My mom and I hadn’t come as terror tourists (though there were a fair share of those), but to visit the famous Gazdar Jewelry shop, where my family has frequently struck gold in finding rare and exquisite antique jewelry (shameless pun, I’m sorry); this trip was both to look for more, and to show our solidarity with the owner. The shop’s owner, an old family friend, waxed lyrical of the Tata heirs role in quickly rebuilding the hotel. He said the speech given at the re-opening speech the previous day was surprisingly moving, and Tata himself was moved to tears while thanking the hotel’s staff for their individual acts of courage, which certainly saved lives that day. Interestingly, I repeatedly heard Tata referenced in the ensuing days, by numerous Mumbaikers. It would appear that just as NYC collectively narrated its own patriot mythologies in the days following 9/11, the 26/11 attacks in Mumbai had curiously fixed Tata in the role of the fearless leader (akin to Guiliani in NYC). In a way, I think it quite appropriate. The Taj is certainly an elitist symbol, but its history can certainly be a source of national pride. In 1903’s, Jamsedji Tata had visited Watson's, then Mumbai’s most lavish hotel. He was turned away for being Indian, and vowed to build a hotel so magnificent and classic, he would neatly turn the snub on its head (note: there is considerable speculation that this story is apocryphal, and I'm inclined to believe it is, but what is history but a fable agreed upon). Regardless of his motivations, he undoubtedly built a hotel worthy of Mumbai: the Taj is undoubtedly a remarkable piece of Mumbai history, and in a sense, a symbol of Indian self-reliance (it’s also about as classy a “Fuck You” Tata could’ve offered his would be detractors). Its quick renovation following the attacks deepens it role a symbol of Indian defiance, this time, in the face of terrorism.

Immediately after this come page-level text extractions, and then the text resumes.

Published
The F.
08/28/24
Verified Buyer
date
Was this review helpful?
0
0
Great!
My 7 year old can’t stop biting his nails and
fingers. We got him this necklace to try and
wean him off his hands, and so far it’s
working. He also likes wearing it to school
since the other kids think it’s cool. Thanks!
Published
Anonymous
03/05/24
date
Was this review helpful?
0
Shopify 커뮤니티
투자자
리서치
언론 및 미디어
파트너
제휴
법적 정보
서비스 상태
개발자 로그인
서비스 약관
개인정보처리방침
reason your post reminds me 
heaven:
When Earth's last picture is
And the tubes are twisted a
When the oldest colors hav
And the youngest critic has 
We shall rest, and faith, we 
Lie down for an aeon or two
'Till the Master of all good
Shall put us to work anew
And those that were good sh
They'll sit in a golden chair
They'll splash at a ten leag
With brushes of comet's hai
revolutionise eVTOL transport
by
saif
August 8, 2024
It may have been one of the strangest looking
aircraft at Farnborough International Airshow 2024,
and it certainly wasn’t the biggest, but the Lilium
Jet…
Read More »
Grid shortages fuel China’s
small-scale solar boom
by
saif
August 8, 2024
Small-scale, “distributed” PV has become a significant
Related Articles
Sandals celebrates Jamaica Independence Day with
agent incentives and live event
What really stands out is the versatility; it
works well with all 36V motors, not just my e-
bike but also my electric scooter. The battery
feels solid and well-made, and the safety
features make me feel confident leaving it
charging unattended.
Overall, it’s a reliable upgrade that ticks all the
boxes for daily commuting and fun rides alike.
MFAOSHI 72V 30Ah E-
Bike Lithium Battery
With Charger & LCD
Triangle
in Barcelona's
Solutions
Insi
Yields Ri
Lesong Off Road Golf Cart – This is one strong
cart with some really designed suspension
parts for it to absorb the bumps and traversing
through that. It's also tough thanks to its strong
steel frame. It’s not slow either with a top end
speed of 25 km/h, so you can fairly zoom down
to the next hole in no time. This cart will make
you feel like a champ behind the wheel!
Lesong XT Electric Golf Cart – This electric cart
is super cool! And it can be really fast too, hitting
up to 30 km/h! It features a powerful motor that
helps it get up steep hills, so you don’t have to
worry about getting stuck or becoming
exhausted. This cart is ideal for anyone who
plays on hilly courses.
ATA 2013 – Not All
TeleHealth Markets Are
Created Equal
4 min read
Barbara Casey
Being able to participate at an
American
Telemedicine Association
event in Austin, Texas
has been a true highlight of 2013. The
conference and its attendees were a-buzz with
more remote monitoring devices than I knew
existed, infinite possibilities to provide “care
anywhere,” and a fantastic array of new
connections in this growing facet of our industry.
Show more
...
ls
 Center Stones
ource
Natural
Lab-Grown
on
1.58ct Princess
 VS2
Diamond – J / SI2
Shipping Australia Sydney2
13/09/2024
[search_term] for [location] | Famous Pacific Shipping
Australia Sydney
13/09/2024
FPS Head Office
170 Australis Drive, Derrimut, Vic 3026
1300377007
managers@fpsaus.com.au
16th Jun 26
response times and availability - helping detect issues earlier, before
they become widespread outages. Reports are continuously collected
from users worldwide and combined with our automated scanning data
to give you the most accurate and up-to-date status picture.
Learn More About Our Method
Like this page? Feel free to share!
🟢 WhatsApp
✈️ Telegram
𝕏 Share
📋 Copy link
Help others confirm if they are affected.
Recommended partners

On that note, Indians have a remarkable threshold for chaos, and with it, terrorism. While America threw the relative equivalent of a national hissy fit in the wake of 9/11 (and not unrightly), most Indians regarded the 26/11 attacks with directed exasperation (the government screwed up royally, most feel), and an almost spiritual patience.

Finally, some Indians simply took no note at all. One of my cousins, a member of South Mumbai upwardly mobile youth (he’s an I-banking analyst, one of the increasingly rare few who still has a job), smoked himself silly with his friends on Mumbai’s finest hash. When I asked him with measured gravity (lest I upset him and his friends), about whether the attacks were directly traumatic, he replied with an irreverent grin: “Traumatic? Are you kidding? I fucking partied!....a two day vacation in the middle of the week. It was fricking sweet, I was high the whole time.”

Though not as classy as Tata’s retort, I suppose that’s as big a “Fuck You” to the terrorists as any.